Conte è questo, cambia di fronte a pareggi o sconfitte. Oggi, anche dopo aver mancato l'appuntamento con la vittoria 7 volte su 10, rimane fedele a un copione scritto a tre mani con le contingenze e il mercato. Come ha evidenziato a Inter Tv dopo l'1-1 di Bergamo, l'ennesimo scontro diretto insoddisfacente della sua storia nerazzurra: "C’è un aspetto che in tanti non considerano, il fatto che siano arrivati alcuni giocatori nuovi, altri tornati da esperienze in altre squadre. Bisogna lavorare adattando le diverse caratteristiche dei giocatori alla nostra filosofia, specialmente centrocampisti ed esterni. A parte Gagliardini, abbiamo tutti centrocampisti offensivi, sulle fasce abbiamo ali come Hakimi e Perisic. Occorre trovare il giusto equilibrio".

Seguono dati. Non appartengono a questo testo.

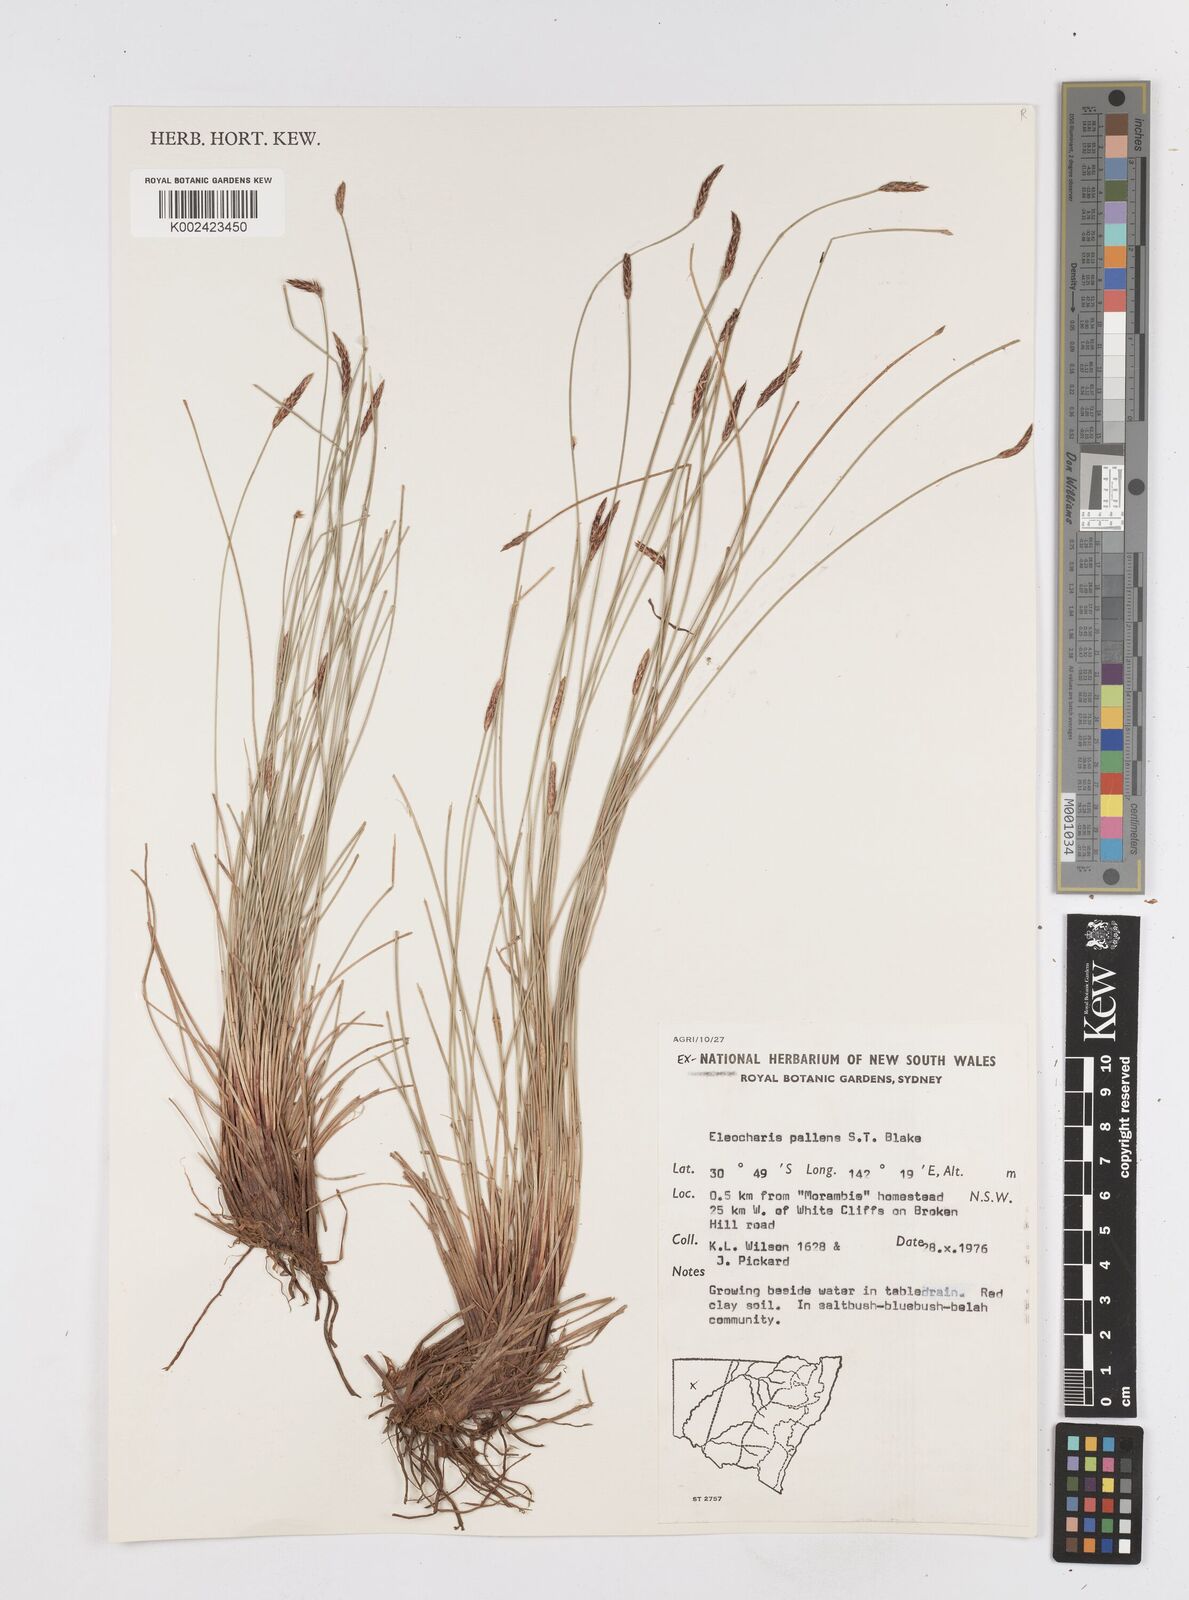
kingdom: Plantae
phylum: Tracheophyta
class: Liliopsida
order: Poales
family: Cyperaceae
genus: Eleocharis
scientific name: Eleocharis acuta
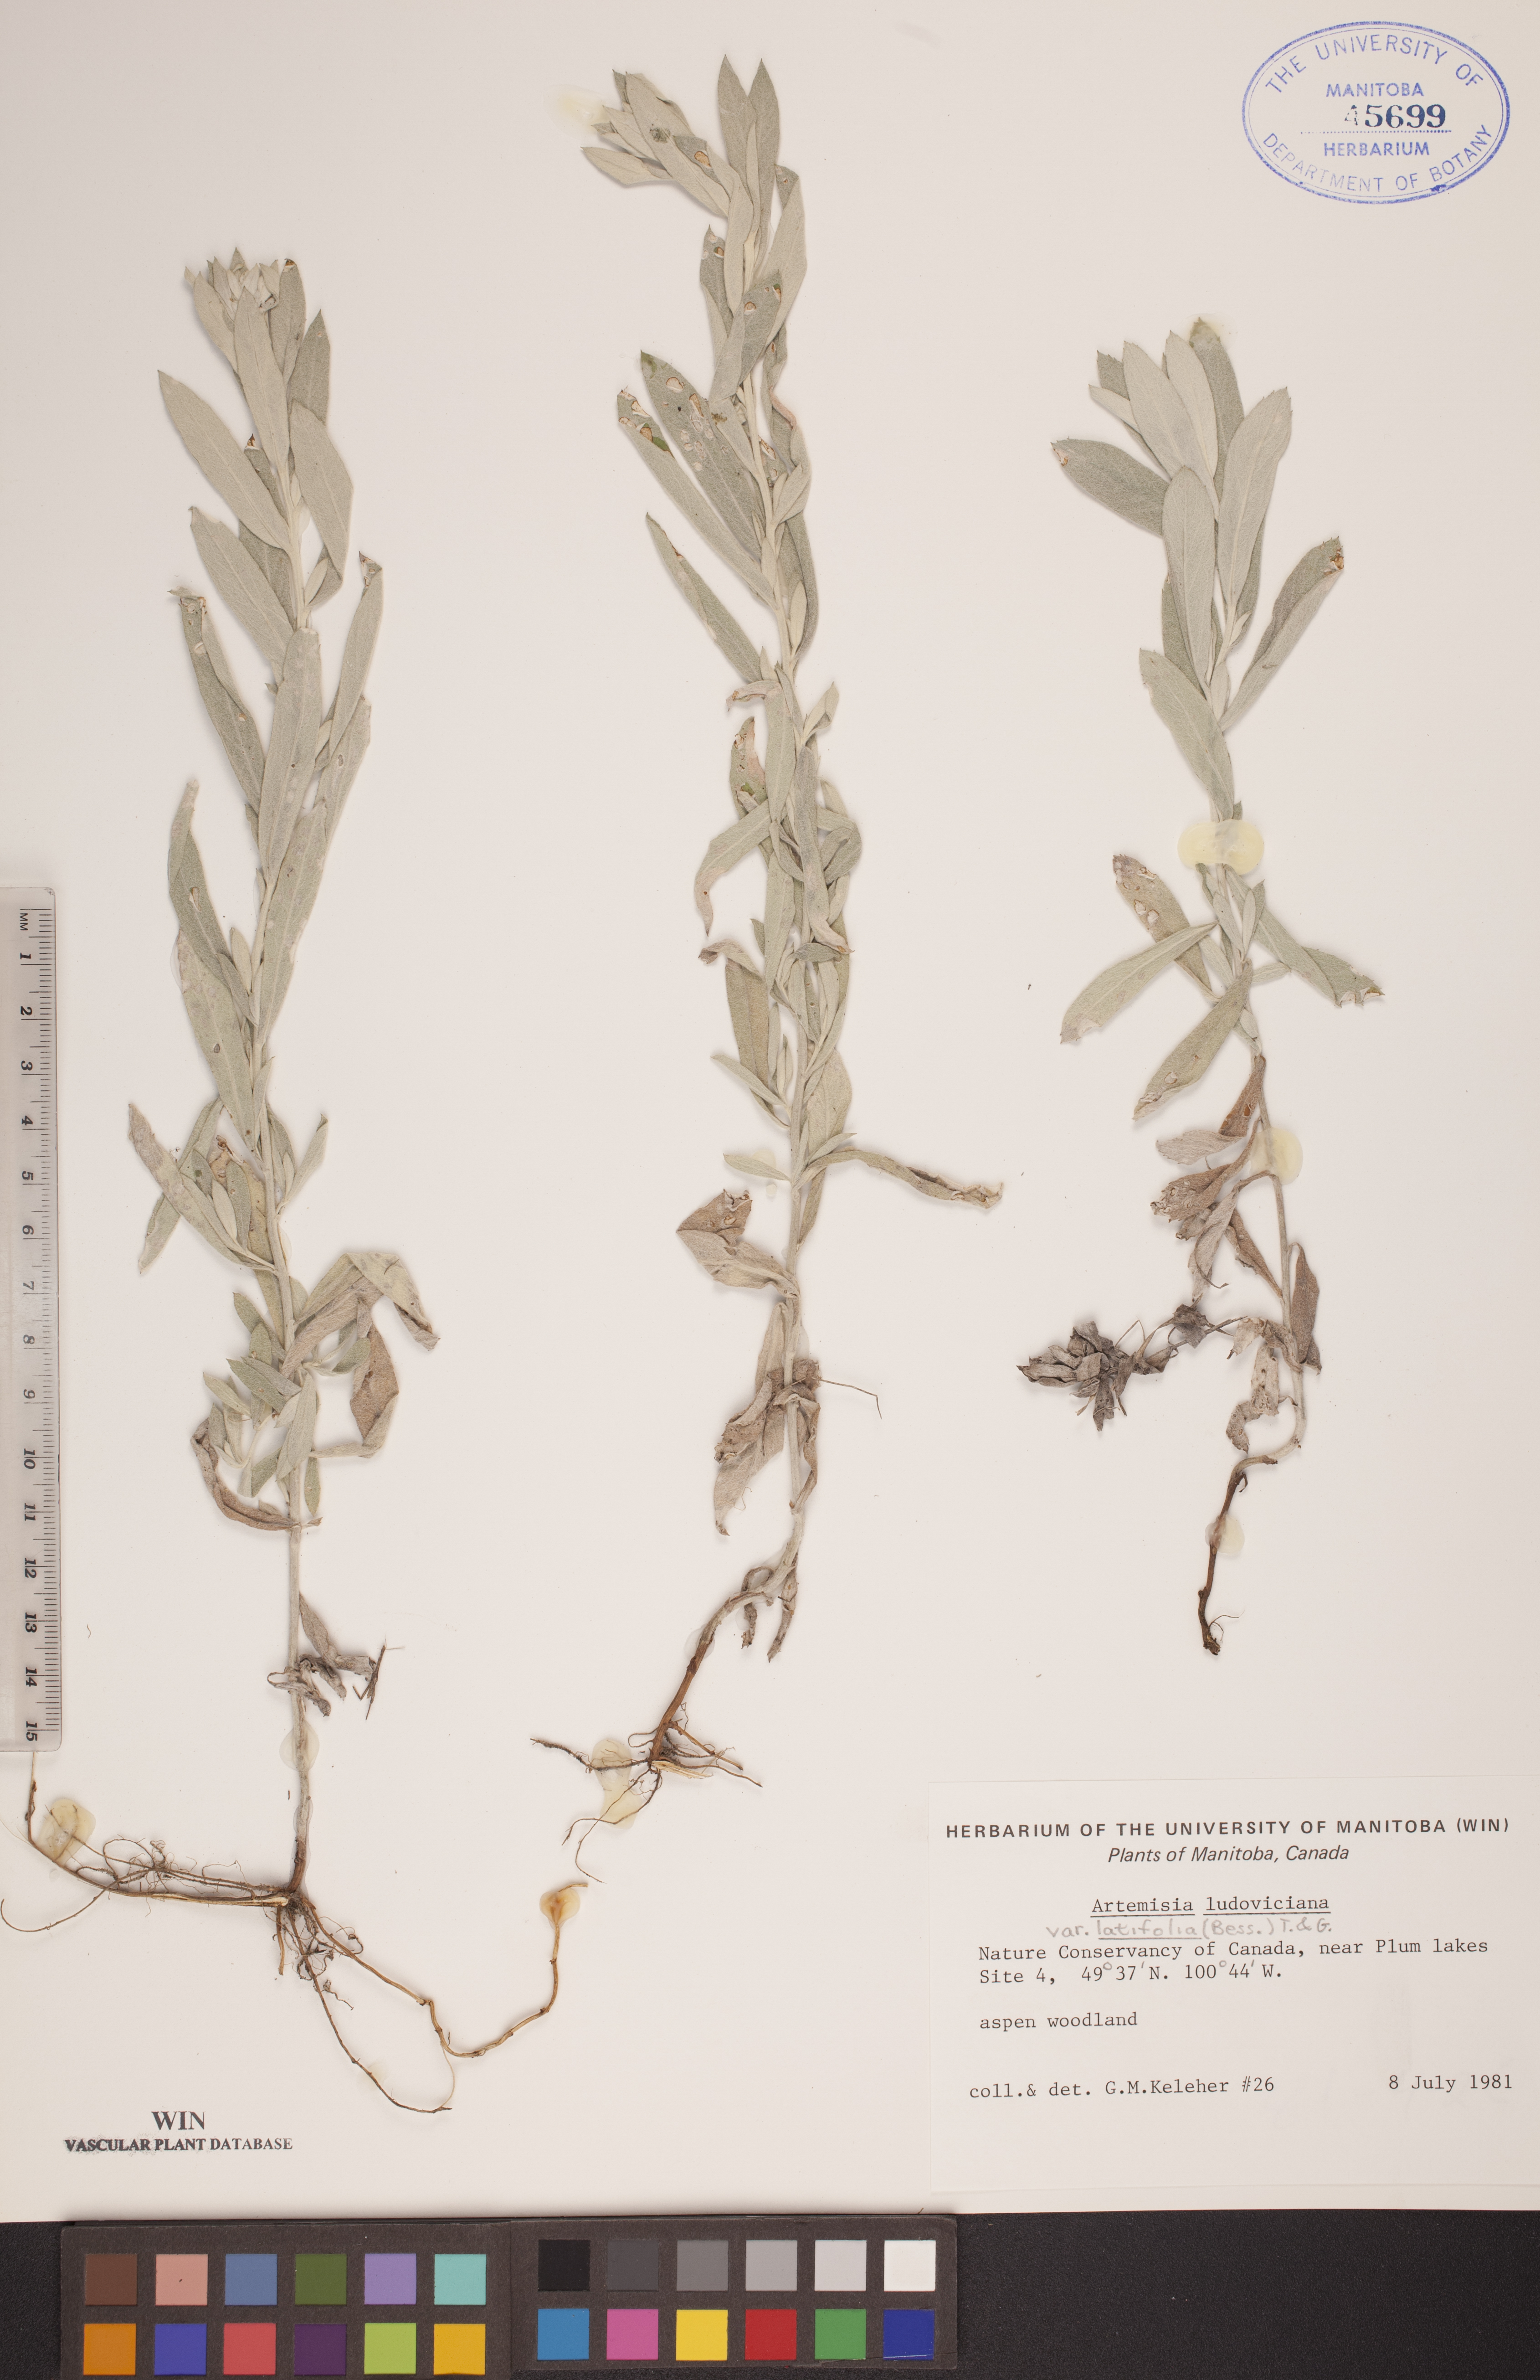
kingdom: Plantae
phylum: Tracheophyta
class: Magnoliopsida
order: Asterales
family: Asteraceae
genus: Artemisia
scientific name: Artemisia ludoviciana
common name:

Nel frattempo, Conte ha messo al mondo una creatura ibrida che non fa risultati né diverte i tifosi. In controllo ma quasi mai dominante; trafitta spesso e volentieri dagli avversari senza essere messa sotto. Monocorde e montematica, ancora inadatta a reagire agli eventi imprevedibili che propone una partita. "Noi prepariamo le partite, poi tocca a chi va in campo gestire le situazioni nuove (...) A volte non capiamo che bisogna fare di necessità virtù e leggere un altro spartito", ha fatto notare il tecnico. Uno che da sempre 'semplifica' la realtà del Gioco attraverso degli schemi ed è allergico a chi esce dagli stessi. Tutto pragmaticamente studiato in funzione della vittoria, senza ghirigori inutili. "Lo scorso anno forse eravamo meno belli sul piano del gioco, ma eravamo più brillanti nella gestione del risultato", ha sentenziato dopo il pari con l'Atalanta. Tutto bene per un concorso di bellezza, ma non per questo sport. Il primo a saperlo è lo stesso Conte, che deve tornare a giudicare se stesso con l'unica unità di misura plausibile: la vittoria.